Background information
- Born: Henry William Sanicola 14 June 1914
- Died: 6 October 1974
- Instrument: Piano
- Years active: 1930s–1974

= Hank Sanicola =

American businessman and musician (1914–1974)

Henry William "Hank" Sanicola (14 June 1914 – 6 October 1974) was an American music manager, publisher, businessman and pianist, best known for his work and association with Frank Sinatra from the late 1930s to the early 1960s.

==Early life==
Sanicola was born into an Italian-American family that had its roots in Sicily. Physically large, he was a boxer in his youth and entered the music business as a roadhouse piano player.

==Work with Frank Sinatra==
Sanicola was Sinatra's original manager and "song plugger" from the late 1930s onwards. The two met in 1936 when Sanicola was promoting records for Warner Bros. Records. Due to their similar backgrounds, the two began working together with Sanicola finding jobs where he played the piano and Sinatra would sing. Sanicola was one of Sinatra's closest friends, and also served as his bodyguard during Sinatra's performances with the Tommy Dorsey band. The two were involved in several business ventures, including a partnership with Ben Barton of Barton Music Corp, and several boxing promotions. The two had a permanent falling-out in 1963 following pressure from the authorities on Sinatra to sell his Cal Neva Lodge & Casino, in which Sanicola had a 33 percent share.

Sinatra once said that Sanicola was "one of the five most important people in my life. I couldn't have made it without him". In return, Sanicola said: I was always his right arm, the strong right arm.
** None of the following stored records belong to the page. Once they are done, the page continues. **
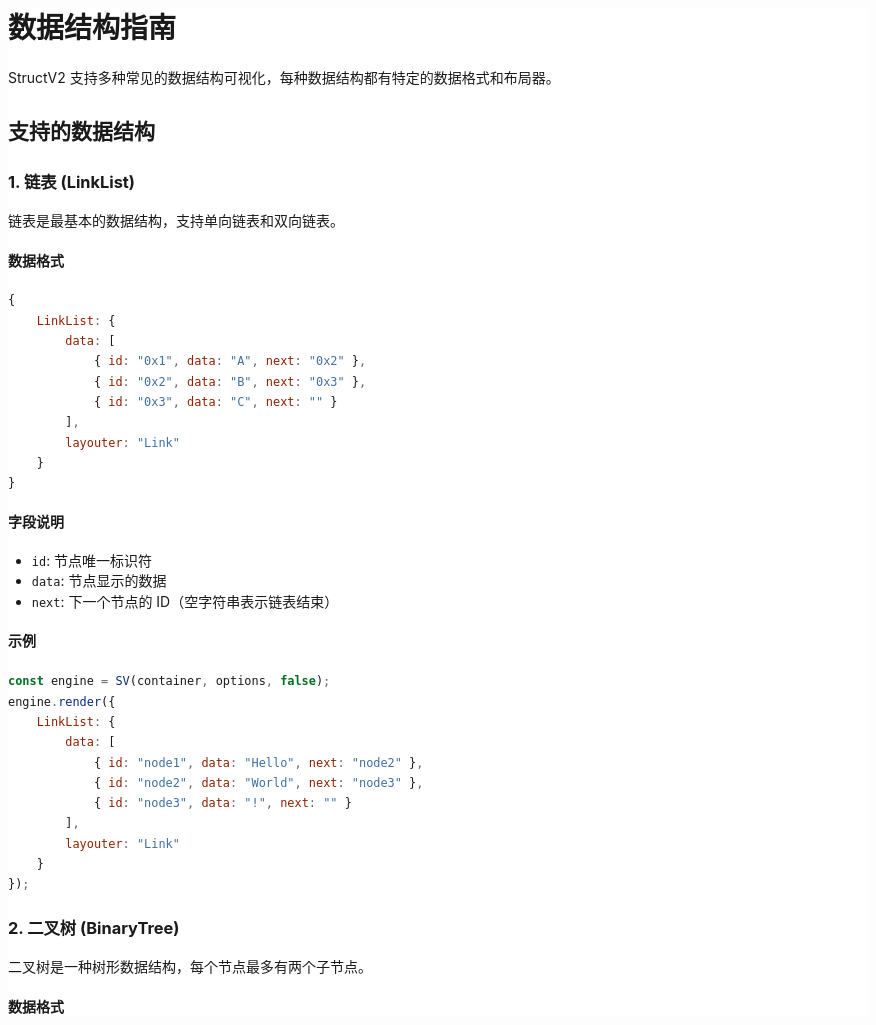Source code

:# 数据结构指南

StructV2 支持多种常见的数据结构可视化，每种数据结构都有特定的数据格式和布局器。

## 支持的数据结构

### 1. 链表 (LinkList)

链表是最基本的数据结构，支持单向链表和双向链表。

#### 数据格式

```javascript
{
    LinkList: {
        data: [
            { id: "0x1", data: "A", next: "0x2" },
            { id: "0x2", data: "B", next: "0x3" },
            { id: "0x3", data: "C", next: "" }
        ],
        layouter: "Link"
    }
}
```

#### 字段说明

- `id`: 节点唯一标识符
- `data`: 节点显示的数据
- `next`: 下一个节点的 ID（空字符串表示链表结束）

#### 示例

```javascript
const engine = SV(container, options, false);
engine.render({
    LinkList: {
        data: [
            { id: "node1", data: "Hello", next: "node2" },
            { id: "node2", data: "World", next: "node3" },
            { id: "node3", data: "!", next: "" }
        ],
        layouter: "Link"
    }
});
```

### 2. 二叉树 (BinaryTree)

二叉树是一种树形数据结构，每个节点最多有两个子节点。

#### 数据格式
I know how to fight. I was an amateur fighter. I used to step in and hit guys when they started ganging up on Frank in bars. We were both of Sicilian origin, both Italians, so we became good friends. When Frank wasn't working, I would arrange a club date for him and go along to accompany him. We knew, both of us, that it was only a question of time until somebody bought Frank. Many credited Sanicola with helping Frank diversify his business interests as a hedge against the rise and fall of popularity. Sanicola and Sinatra co-wrote several songs, including "Mistletoe and Holly" (1957) (with Doc Stanford); "Mr. Success" (1958) (with Edwin Greines), which charted in the Top 50 in the U.S. and the Top 30 in the UK; and "This Love of Mine" (1941) (music by Sol Parker), which they sold to Tommy Dorsey.

==Later work and death==
After the split with Sinatra, Sanicola continued representing singers, including Billy Andre and Tony Gato, but none with the same success as Frank. Sanicola also had business interests in the Puccini restaurant. Sanicola died of a heart attack at the age of 60 in October 1974 and was buried at Forest Lawn Cemetery in Cathedral City. He was survived by his wife Paula and a son and daughter Joan Alicata.

==In popular culture==
Sanicola was portrayed by actor Vincent Guastaferro in the 1992 biographical miniseries Sinatra, alongside Philip Casnoff as Frank Sinatra.